A spokesperson for The Weinstein Co. declined to provide further details on the firing. Messages left for attorney John Keirnan, who had been appointed to lead an investigation, weren't immediately returned Sunday.
Pressure to act continued to mount on the board as more developments followed. Congressional Democrats, including Senate Minority Leader Chuck Schumer and Massachusetts Senator Elizabeth Warren, donated to charities thousands of dollars in donations they had received from Weinstein.
TV anchor Lauren Sivan on Friday detailed an alleged 2007 encounter with Weinstein in a HuffPost report. Sivan, then working at a New York cable channel, Long Island 12, alleged that Weinstein cornered her in the hallway of a Manhattan restaurant closed to the public and masturbated in front of her.
Sivan said she had rejected an attempt by Weinstein to kiss her. “Well, can you just stand there and shut up,” she claims he responded.
She is scheduled to appear on Megyn Kelly's NBC show on Monday.

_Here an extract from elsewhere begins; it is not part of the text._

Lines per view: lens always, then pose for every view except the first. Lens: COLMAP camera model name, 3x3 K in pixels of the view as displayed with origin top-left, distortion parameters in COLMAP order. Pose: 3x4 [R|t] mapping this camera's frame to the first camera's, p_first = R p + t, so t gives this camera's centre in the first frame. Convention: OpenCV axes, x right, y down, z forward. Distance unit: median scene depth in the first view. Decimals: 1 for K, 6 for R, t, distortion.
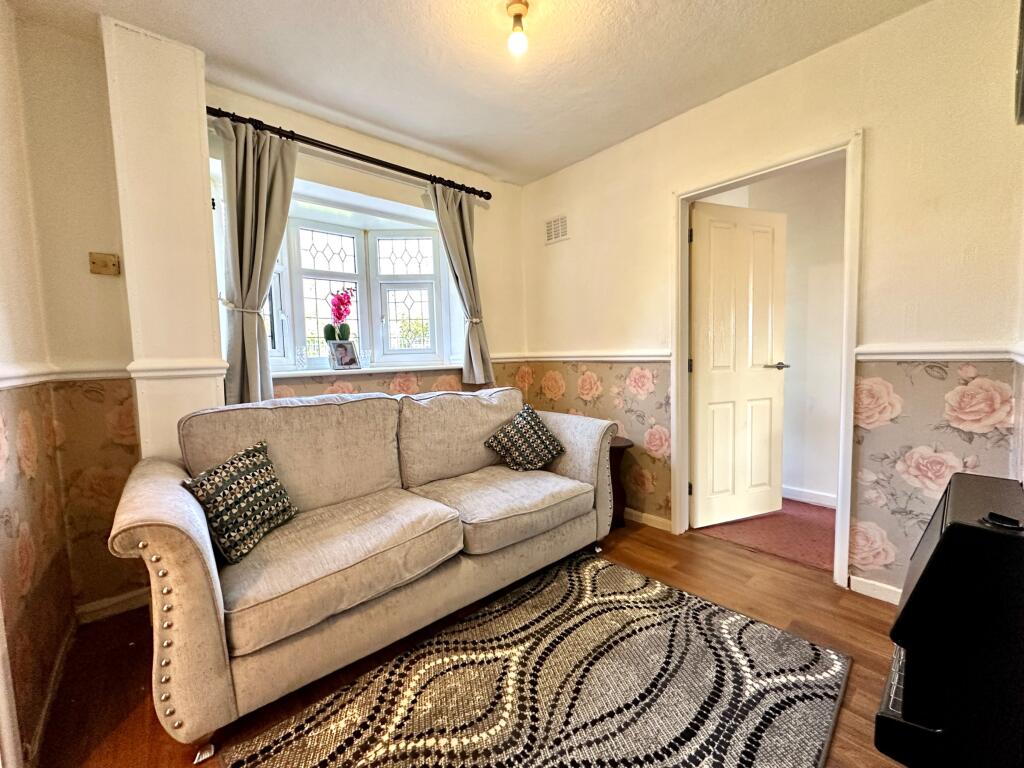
lens RADIAL K [[414.9, 0, 512.7], [0, 414.9, 382.1], [0, 0, 1]] dist [0.000179, -0.000044]
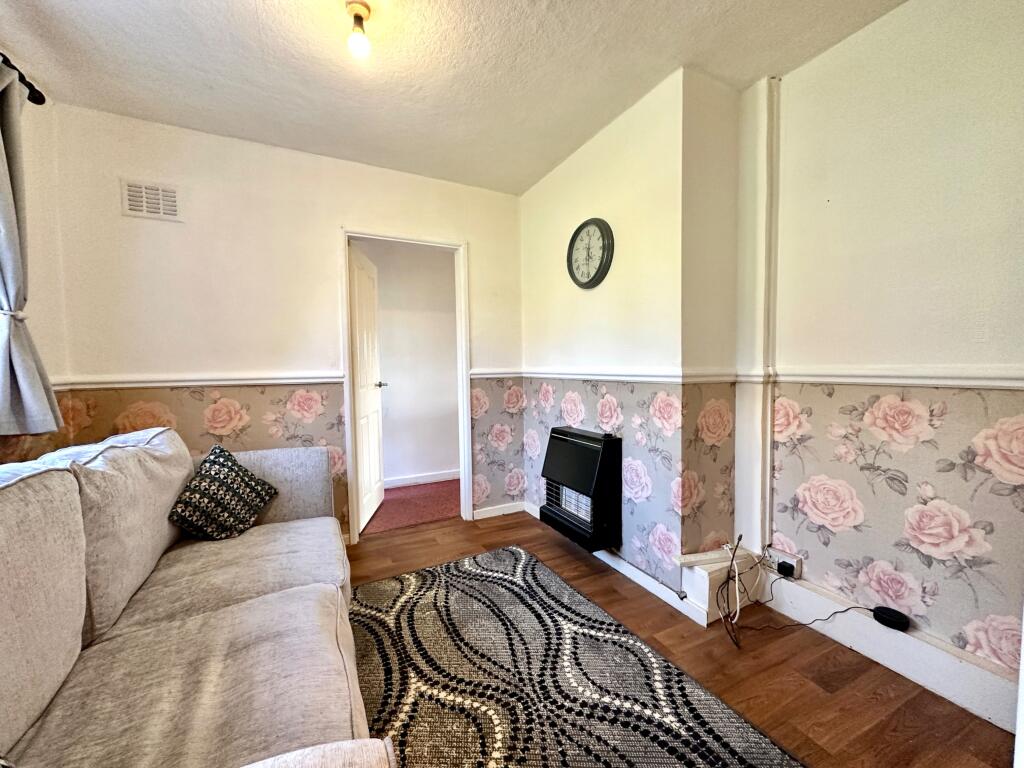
lens RADIAL K [[414.9, 0, 512.7], [0, 414.9, 382.1], [0, 0, 1]] dist [0.000179, -0.000044]
pose [[0.248531, -0.018641, 0.968445, -0.840550], [0.075515, 0.997145, -0.000186, -0.027981], [-0.965676, 0.073178, 0.249229, 0.492317]]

Bob Weinstein and David Glasser, chief operating officer, are now running The Weinstein Co. But it remains to be seen not only if the company can continue without its prominent producer but also whether it can weather questions of culpability in its former co-chairman's behavior. In reaction to Thursday's report, many in Hollywood called Weinstein's behavior “an open secret.” The settlement funds paid out also may have come from The Weinstein Co.
Many in the movie industry vented their disgust with the allegations against Weinstein in recent days, including Lena Dunham and Brie Larson. For them, the allegations against Weinstein not only compare to those against Bill Cosby and Roger Ailes, but reflect Hollywood's deep-rooted gender inequality. Imbalances in pay between actors and actresses and the continued paucity of women directors behind the camera for the biggest productions have been ongoing issues in Hollywood.
Still most of the A-listers who Weinstein led to Academy Awards nominations have been largely silent since Thursday's report. On Sunday night, others celebrated Weinstein's exit.
“If even 1/10th of the stories about Harvey Weinstein are true (and I believe they are), then good riddance,” said “Guardians of the Galaxy” director James Gunn, who added an expletive. “The enabling needs to end.”